There are a few big actors who have massive databases. Guided by the GDPR frenzy, they started sending consent messages. Even though consent messages are not necessary for a relationship with your clients, not replying in 30 seconds to a message would never be considered obtaining someone’s consent. The same with using a pre-ticked consent box and vague opt-outs within registration forms.

The Regulation has some stringent rules on consent and it clearly explains what kind of obligations you must meet. In other words, consent must be freely given, specific, informed, unambiguous and it can be revoked.

MEDICAL SECTOR – “small world, reading the subscription list for newsletters, I’ve discovered that we have the same therapist.” 

The success key of all industries are recurrent clients, and we all want to keep them updated about our services, but the self-subscription physical list is not really a praiseworthy idea for collecting their e-mails and phone numbers. Imagine a photo with that full list (having your logo on the top of it) traveling on the internet because you have a public figure as your client.

One of the premises of the Regulation is to ensure that information held by any entity is perfectly safeguarded and therefore customer privacy is protected. Failure to do so can line you up for generous fines and put your organization under serious financial risk.

“my doctor is very practical: I receive my medical records on WhatsApp and e-mail, just one click” or “at the beginning, I was shocked, I thought that I’m ill, but the analysis was not mine, there is someone else with the same last name as mine.”

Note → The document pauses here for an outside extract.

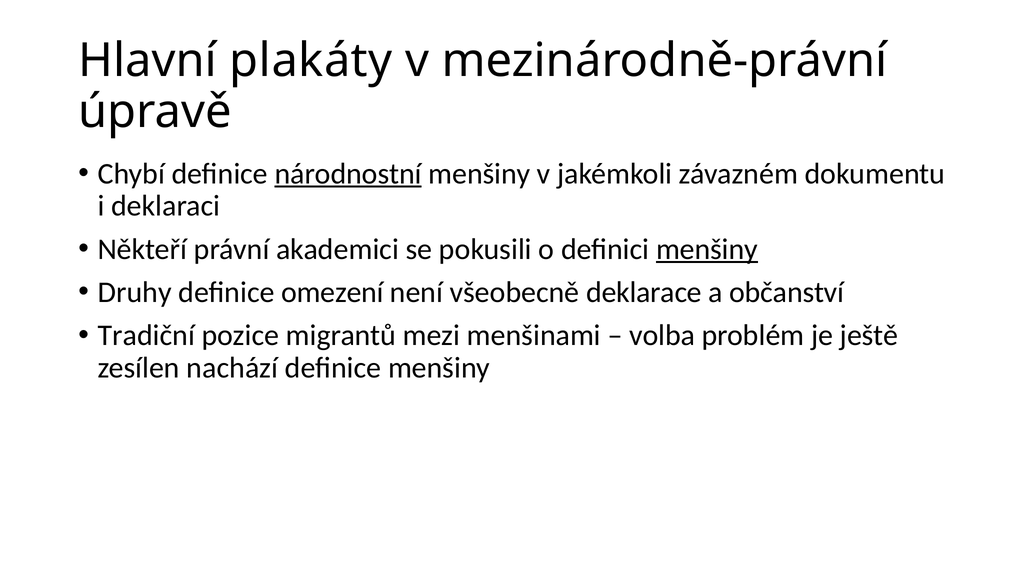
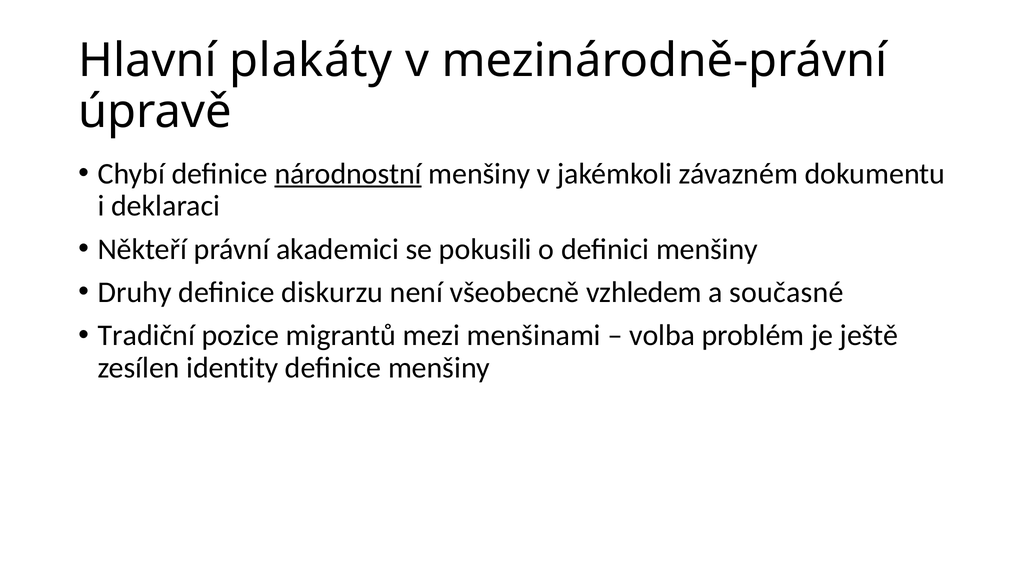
menšiny at (707, 249) underline: present -> none
omezení: omezení -> diskurzu
deklarace: deklarace -> vzhledem
občanství: občanství -> současné
nachází: nachází -> identity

Practical, but not safe! Sensitive data should not be sent in plain text by e-mail or WhatsApp, the more so as nowadays, it is elementary to use an encryption tool. Given the situation, I encourage you to meet up with the IT guy from point 1 of this article.

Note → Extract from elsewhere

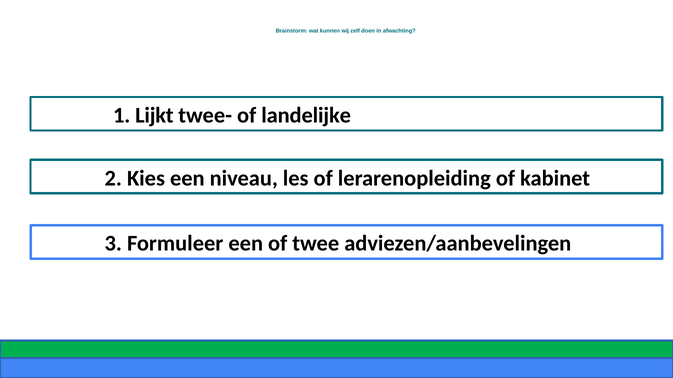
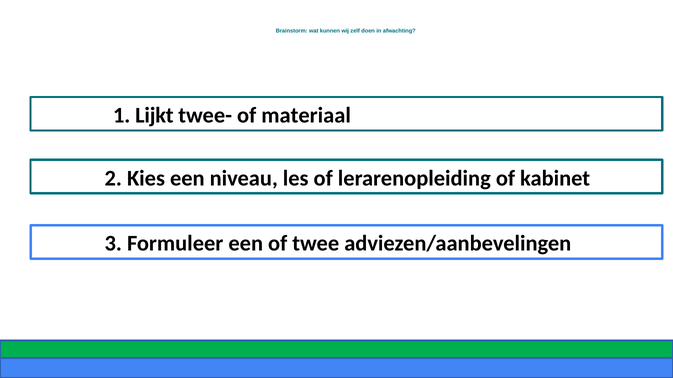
landelijke: landelijke -> materiaal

One of the primary principles of the Regulation states that is prohibited to process personal data concerning health. Along with health relating data, in the prohibited area, you can also find personal data revealing racial or ethnic origin, political opinions, religious or philosophical beliefs, and even genetic data.

WEB DEVELOPERS – “This is the cheapest solution”

The same IT guy invoked up-above is the one who selects your cookie providers, naturally, based on your needs. It is fundamental to choose EU service providers, or if they are from over the ocean, check if they have a Privacy Shield.

As the most significant EU initiative in the last years, the GDPR includes a mention of the magic cookies because we all know that cookies can easily identify an individual or to put it differently, ‘personal data’.

With a lot of rules, directives, and regulations about cookies, it is important to keep in mind that you must reveal all cookies operating on your website so that the respective person can make an informed choice of consent or revoking of consent. Also, you must withhold them until you have a clear user consent, that is always freely given and not a condition for using a service.

WEBCAMS – “I can see what’s happening in my stores using 3 clicks.”

I understand it’s essential to assure the security of your store, team, and products, but don’t forget about the privacy of your clients and employees.

You should normally avoid the unencrypted transmitted signal from the webcams to your server and connecting your webcams to the same free wi-fi network used by your clients. There is a reason why your IT guy split your internet into two wi-fi networks. Switching your device to the public wi-fi is more of an invitation for hackers to access your server where all the juicy data is.

A quick tip: splitting your internet connection in two: “Public Wi-Fi” and “Private Wi-Fi” is a technical setup from your Wi-fi router and doesn’t involve any change, extend or update of your internet subscription.

In this case, it’s better restricting access to the webcams to the security responsible and always use a passcode for your phone. Some nosy knights may be just around the corner.

So, my upshot is, in fact, a kind reminder for all you ‘actors’ out there, please do not dive into oblivion. Check out the Regulation, embrace it, apply it, be compliant, even get yourself a DPO. Use GDPR in order to deliver real value for your customers, by building trust and loyalty. The Regulation is not as knotty as it may seem. After all, there is basic common sense in there.